How is the absorption of ultraviolet light by DNA and RNA important in the analysis of nucleic acids?

When DNA and RNA molecules are exposed to ultraviolet (UV) light, they absorb the light energy at a specific wavelength of around 260 nm. This process is primarily caused by the presence in their structure of aromatic rings, specifically the nitrogenous bases (adenine, guanine, thymine, cytosine, and uracil). The absorption of UV light can be measured using spectrophotometry, which provides valuable information about the nucleic acids.

The amount of UV light absorbed by a sample at 260 nm can be used to determine the concentration of nucleic acids present. Since the absorbance is directly proportional to the concentration, this provides a simple and quick method to measure the concentration of DNA or RNA in a given sample. For example, a spectrophotometer reading (absorbance) of 1 corresponds to a concentration of 50 µg/mL of double-stranded DNA or 40 µg/mL of RNA.

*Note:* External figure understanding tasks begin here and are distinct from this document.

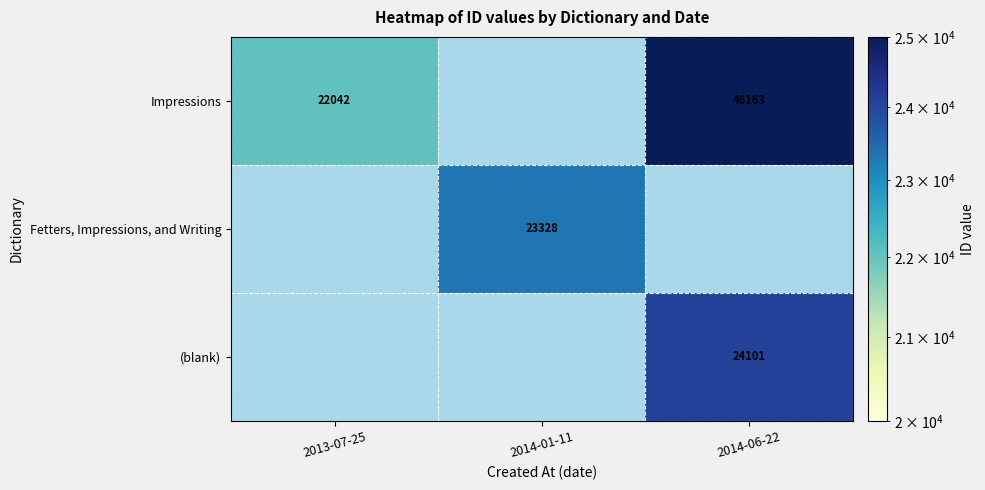

Is it true that Impressions equals 22042 at 2013-07-25?

True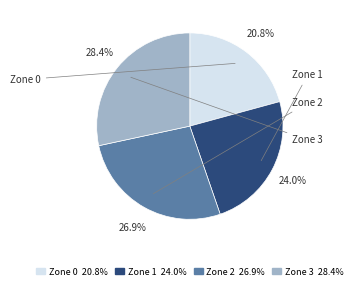

Count the number of slices in the pie.

4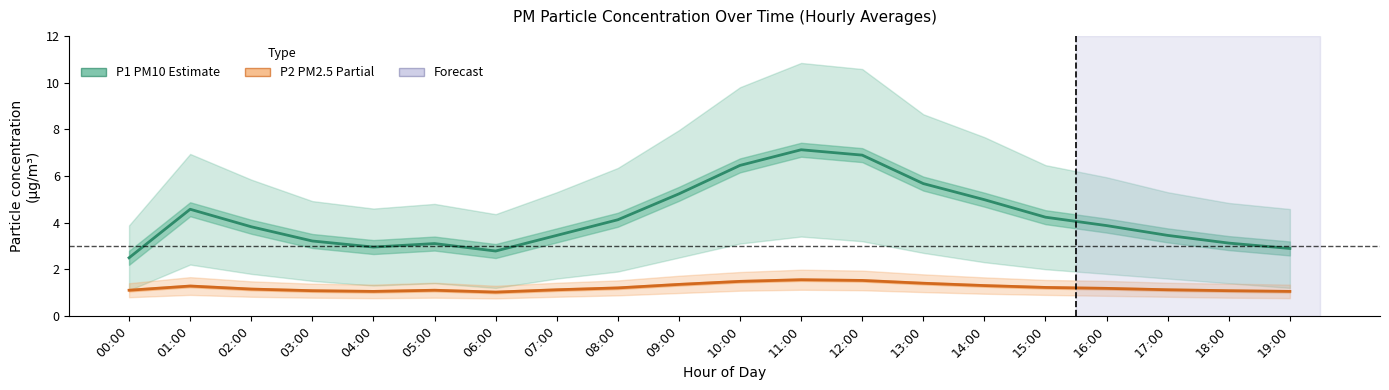

Which series changed the most between 10:00 and 12:00?

P1 (PM10)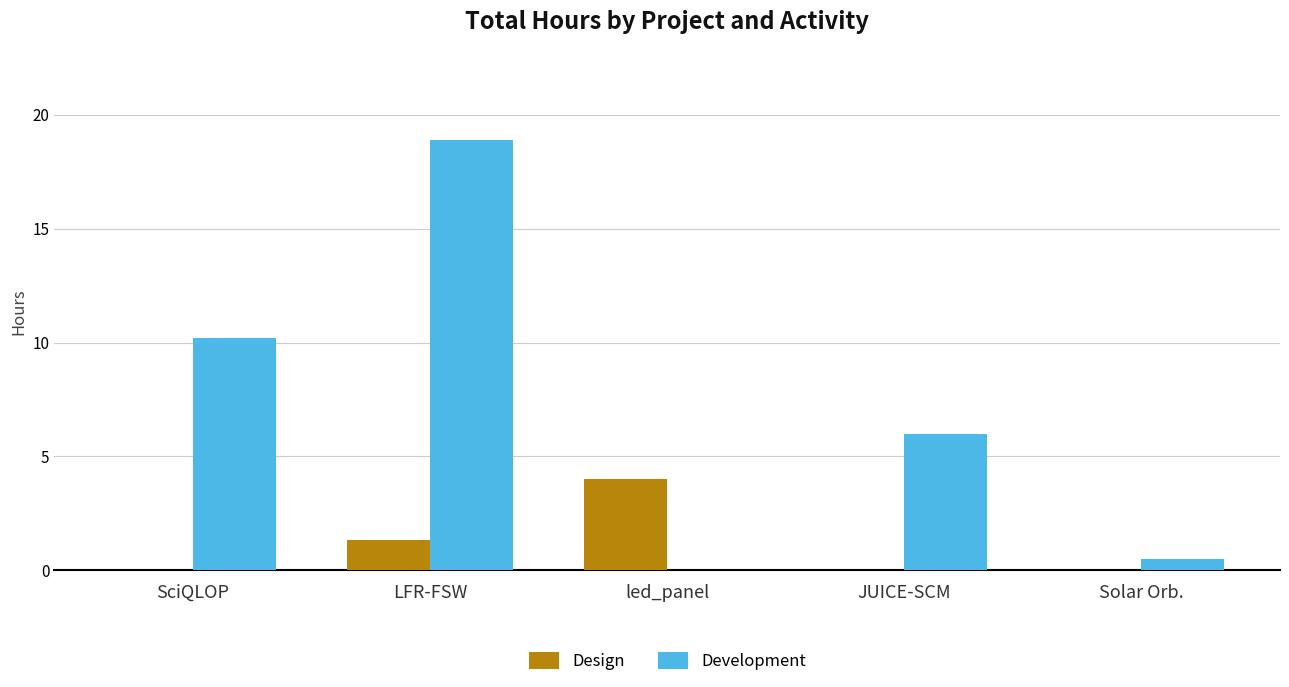

Which series has the largest total across all categories?

Development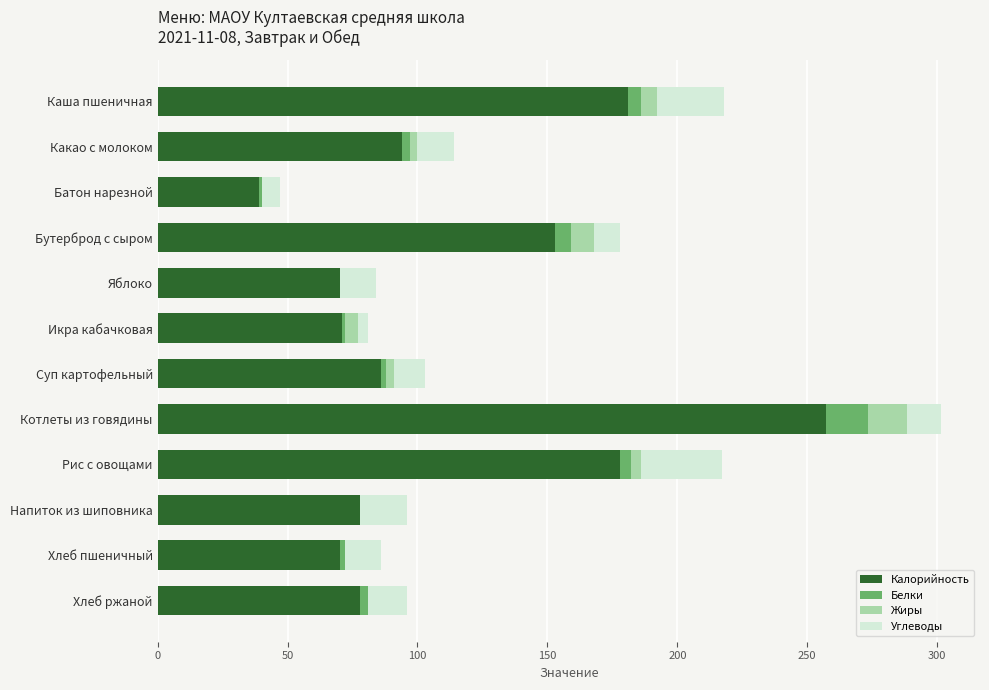

Which category has the highest value in the Калорийность series?

Котлеты из говядины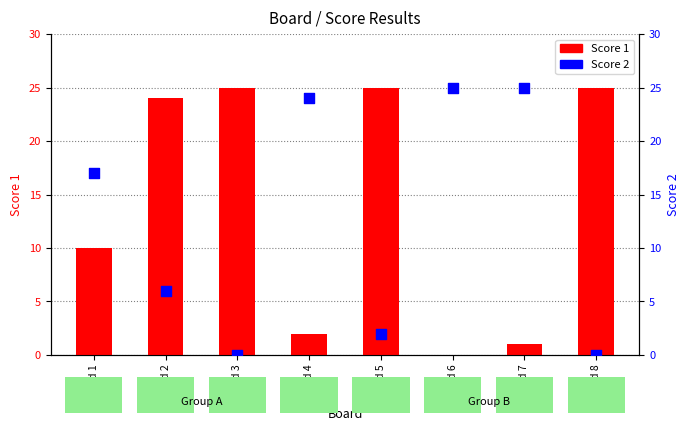

What are all the series names shown in the legend?

Score 1, Score 2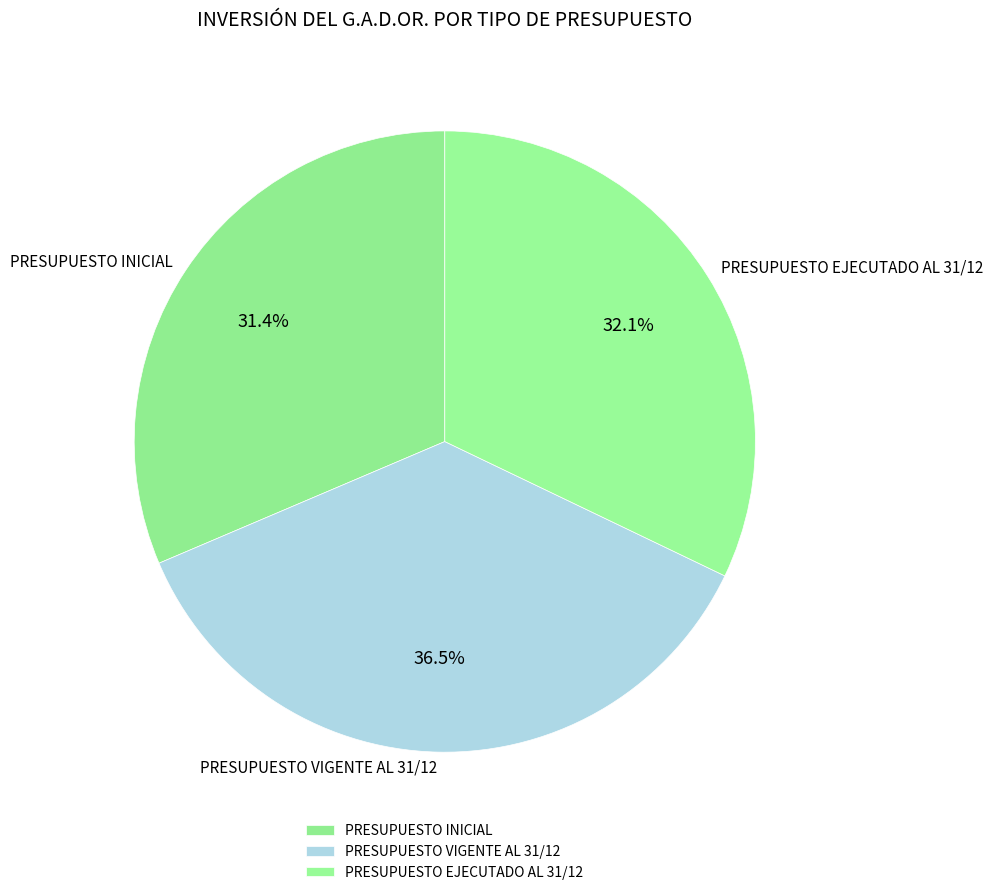

What is the ratio of the value at PRESUPUESTO VIGENTE AL 31/12 to the value at PRESUPUESTO EJECUTADO AL 31/12?

1.1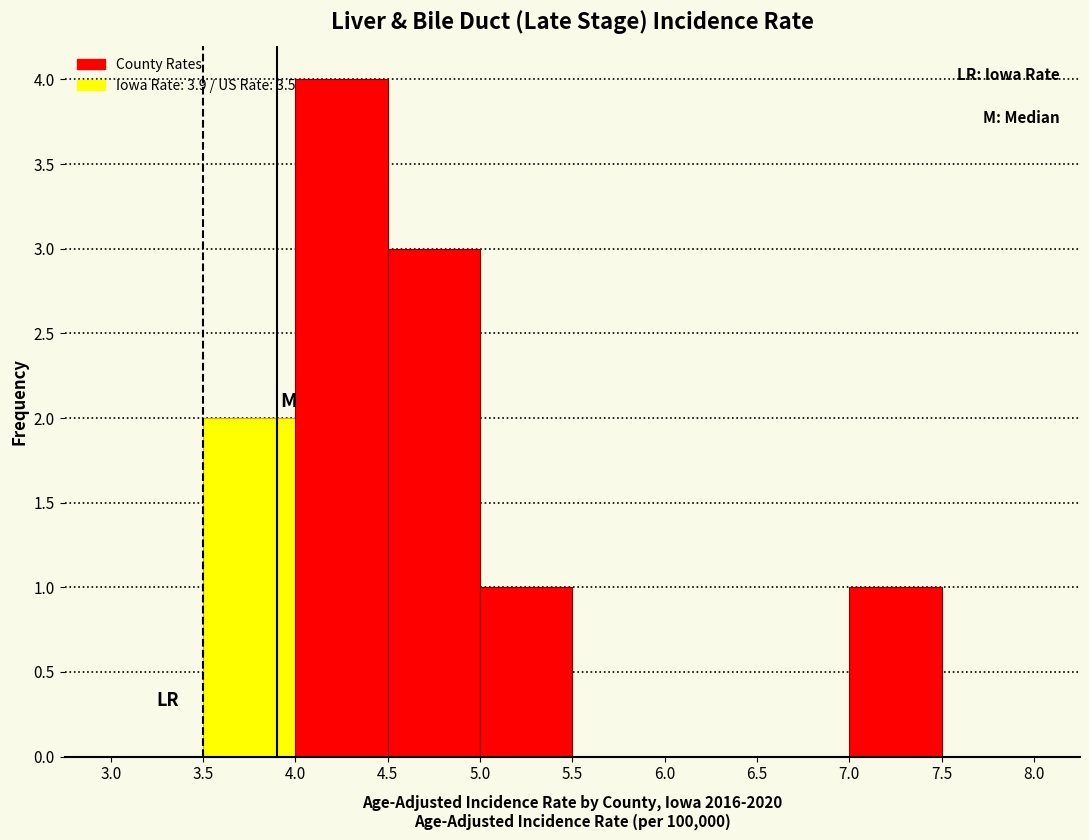

Over which range of the x-axis is the bar tallest?

4.0 to 4.5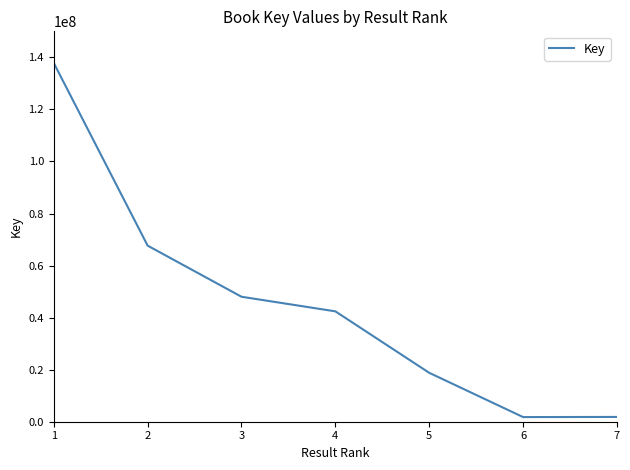

Count the number of categories in the chart.

7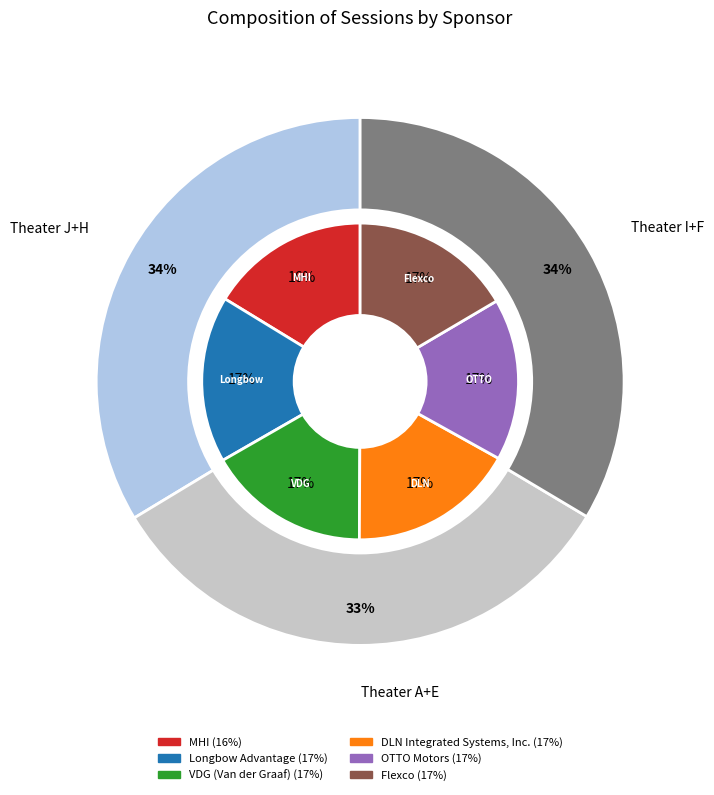

Is there any slice that represents more than half of the pie?

No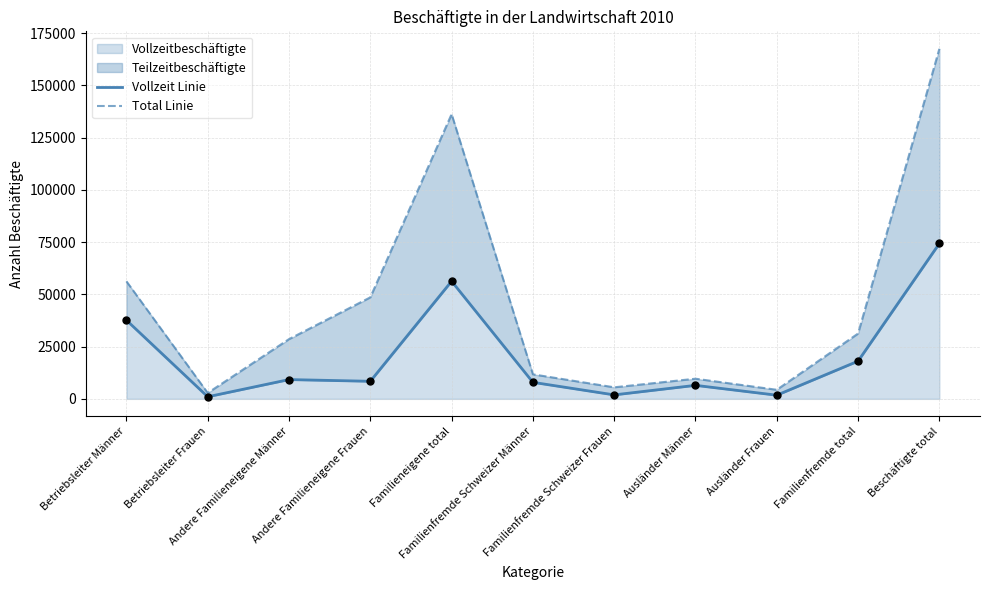

Which series has the largest total across all categories?

Total Linie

Apart from determining the concentration of nucleic acids, the absorption of UV light can also be used to assess their purity. In biological samples, contaminants such as proteins, phenols, or solvents might also absorb UV light at different wavelengths. By measuring the absorbance at both 260 nm and 280 nm (the wavelength where proteins absorb) and calculating the ratio A260/A280, the purity of the sample can be estimated. A ratio of ~1.8 indicates pure DNA, while a ratio of ~2.0 indicates pure RNA.

In addition to concentration and purity assessment, the absorption of UV light by nucleic acids allows for the study of their structure and function. Changes in the UV absorption can be observed in different states of the nucleic acids, such as single-stranded, double-stranded or triple-stranded conformations, or when they are involved in interactions with other molecules (e.g., proteins or ligands). These changes can be used to analyze folding, conformational changes, and binding events of nucleic acids. In conclusion, the absorption of ultraviolet light by DNA and RNA is important in the analysis of nucleic acids as it allows for determining the concentration, purity assessment, and studying the structure and function of these biological molecules.